▶ **Отрывок для чтения**:
────────────────

Мариинский театр, самые очертания его здания, его оркестр, его сцена, его голубой зал, затянутый бархатом, сверкающий позолотой, — все это представлялось мне заветным кладезем искусства, недоступным, недосягаемым, сладчайшим плодом, существующим лишь для избранных, для «хозяев жизни».
Но после Октября распахнулись двери и этого заветного дворца искусств.
В трудовой школе, в которую была преобразована гимназия, где я учился, раздавались бесплатные билеты в Мариинский театр, на специальные представления для учащихся. На этих спектаклях перед занавесом появлялся А. В. Луначарский и говорил вступительное слово — говорил увлеченно, как бы беседуя с молодежью. Он говорил, что советская власть ставит себе задачей сделать искусство доступным самым широким слоям трудового народа, что ради этой цели, несмотря на все тяготы переживаемого времени, старые театры будут бережно сохранены, что новый зритель, который заполнит их, вдохнет в них и новую жизнь. А затем он просто и доступно, но вместе с тем красноречиво объяснял нам сущность, идею, образы спектакля, который будет показан. В большинстве спектаклей выступал Ф. И. Шаляпин, возвратившийся в Мариинский театр, который он покинул незадолго до революции, и его участие придавало самим спектаклям приподнятый, неизменно праздничный характер.
Словом, заветный театр сделался доступным, и я зачастил в него, постепенно сделался его завсегдатаем. Разными путями, но все же мне удавалось бывать в нем еженедельно, даже на таких спектаклях, на которые трудно было попасть и в то время, — в том числе на юбилейном спектакле Ф. И. Шаляпина ранней весной 1919 года, когда он выступил в «Демоне».
Оперу эту я хорошо знал, слышал ее шесть–семь раз, всегда с хорошими вокалистами, но то, чего достигал Ф. И. Шаляпин в партии Демона, опрокинуло все накопившиеся представления и понятия, до того это было неожиданно и смело, значительно и мощно.

────────────────

▶ **Задания**:
1 - Определите, верны ли по отрывку о Мариинском театре утверждения (а), (б) и (в). На каждое ответьте «да» или «нет» и приведите точную цитату, которая это решает: (а) Луначарский выступал перед занавесом на спектаклях для учащихся; (б) рассказчик бывал в театре примерно раз в месяц; (в) юбилейный спектакль Шаляпина прошел осенью 1919 года.
2 - Продолжите отрывок о Мариинском театре сразу после его последнего предложения.
Список ниже взят из другого источника.

────────────────

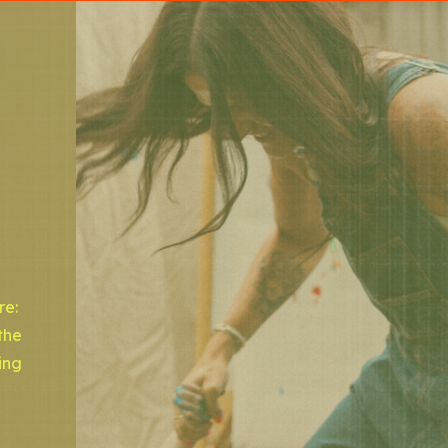
re:
the
ing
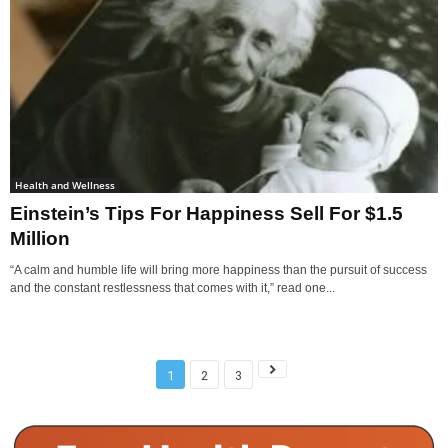
Health and Wellness
Einstein’s Tips For Happiness Sell For $1.5
Million
“A calm and humble life will bring more happiness than the pursuit of success
and the constant restlessness that comes with it,” read one...
1
2
3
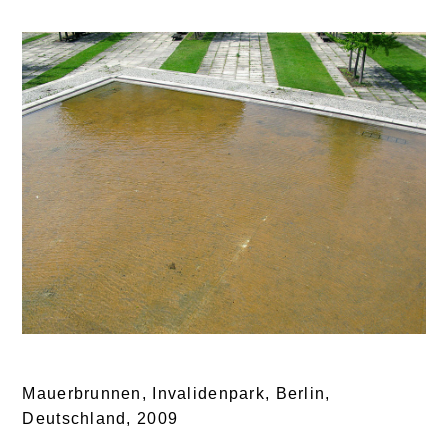
Mauerbrunnen, Invalidenpark, Berlin,
Deutschland,
2009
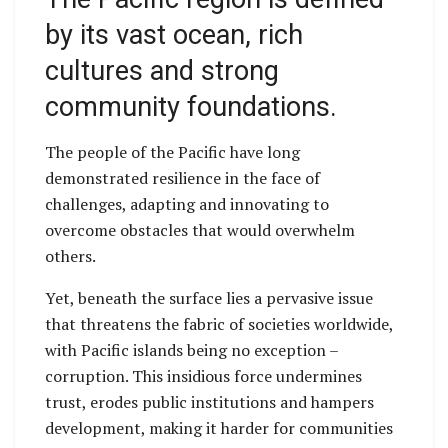
by its vast ocean, rich
cultures and strong
community foundations.
The people of the Pacific have long
demonstrated resilience in the face of
challenges, adapting and innovating to
overcome obstacles that would overwhelm
others.
Yet, beneath the surface lies a pervasive issue
that threatens the fabric of societies worldwide,
with Pacific islands being no exception –
corruption. This insidious force undermines
trust, erodes public institutions and hampers
development, making it harder for communities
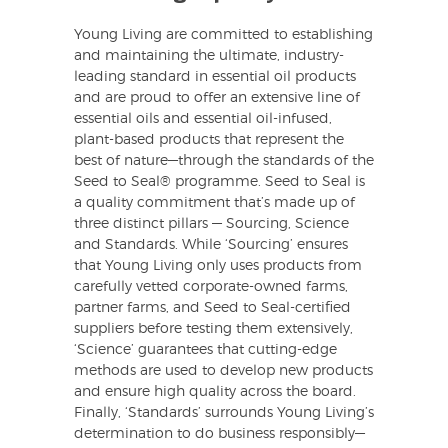
Young Living are committed to establishing
and maintaining the ultimate, industry-
leading standard in essential oil products
and are proud to offer an extensive line of
essential oils and essential oil-infused,
plant-based products that represent the
best of nature—through the standards of the
Seed to Seal® programme. Seed to Seal is
a quality commitment that’s made up of
three distinct pillars — Sourcing, Science
and Standards. While ‘Sourcing’ ensures
that Young Living only uses products from
carefully vetted corporate-owned farms,
partner farms, and Seed to Seal-certified
suppliers before testing them extensively,
‘Science’ guarantees that cutting-edge
methods are used to develop new products
and ensure high quality across the board.
Finally, ‘Standards’ surrounds Young Living’s
determination to do business responsibly—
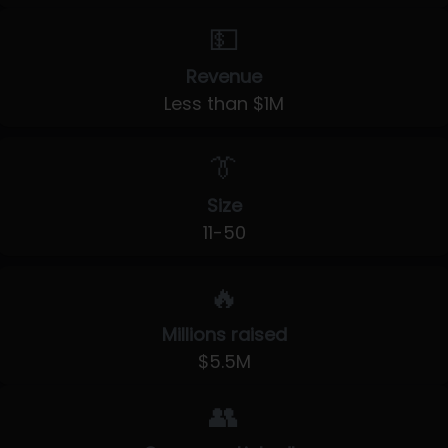
💵
Revenue
Less than $1M
👔
Size
11-50
🔥
Millions raised
$5.5M
👥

────────────────

▶ **Ваши ответы**:
1 -
(а) Да: «На этих спектаклях перед занавесом появлялся А. В. Луначарский и говорил вступительное слово».
(б) Нет: «мне удавалось бывать в нем еженедельно».
(в) Нет: «на юбилейном спектакле Ф. И. Шаляпина ранней весной 1919 года».

2 -
Ф. И. Шаляпин уверенно лепил мужественную фигуру влюбленного Демона. Как певец он был величествен в своем лиризме, в полных страсти призывах и заклинаниях. Как актер он сочетал величавость образа с своеобразной зыбкостью, своего рода расплывчатостью его внешних очертаний: появлялся он как–то неожиданно, внезапно вырастая из тьмы и выпрямляясь в полный рост, а затем столь же неожиданно исчезал из поля зрения, как бы растворялся в пространстве. Такому впечатлению помогал длинный, широкий плащ, своего рода хитон из лиловато–серой кисеи, свободно облегавший его тело поверх панцырной кольчуги. Он столь искусно, с таким ощущением линий и форм драпировался в эту легкую материю, что достигал иллюзии зыбкости контуров самого образа, который то материализовался, приобретал реальную плоть, то расплывался, создавая иллюзию бестелесного существа, бесплотного видения. Едва ли не впервые я увидел, понял всю силу мастерства актера–певца, перевоплощающегося в гениально созданный, захватывающий образ.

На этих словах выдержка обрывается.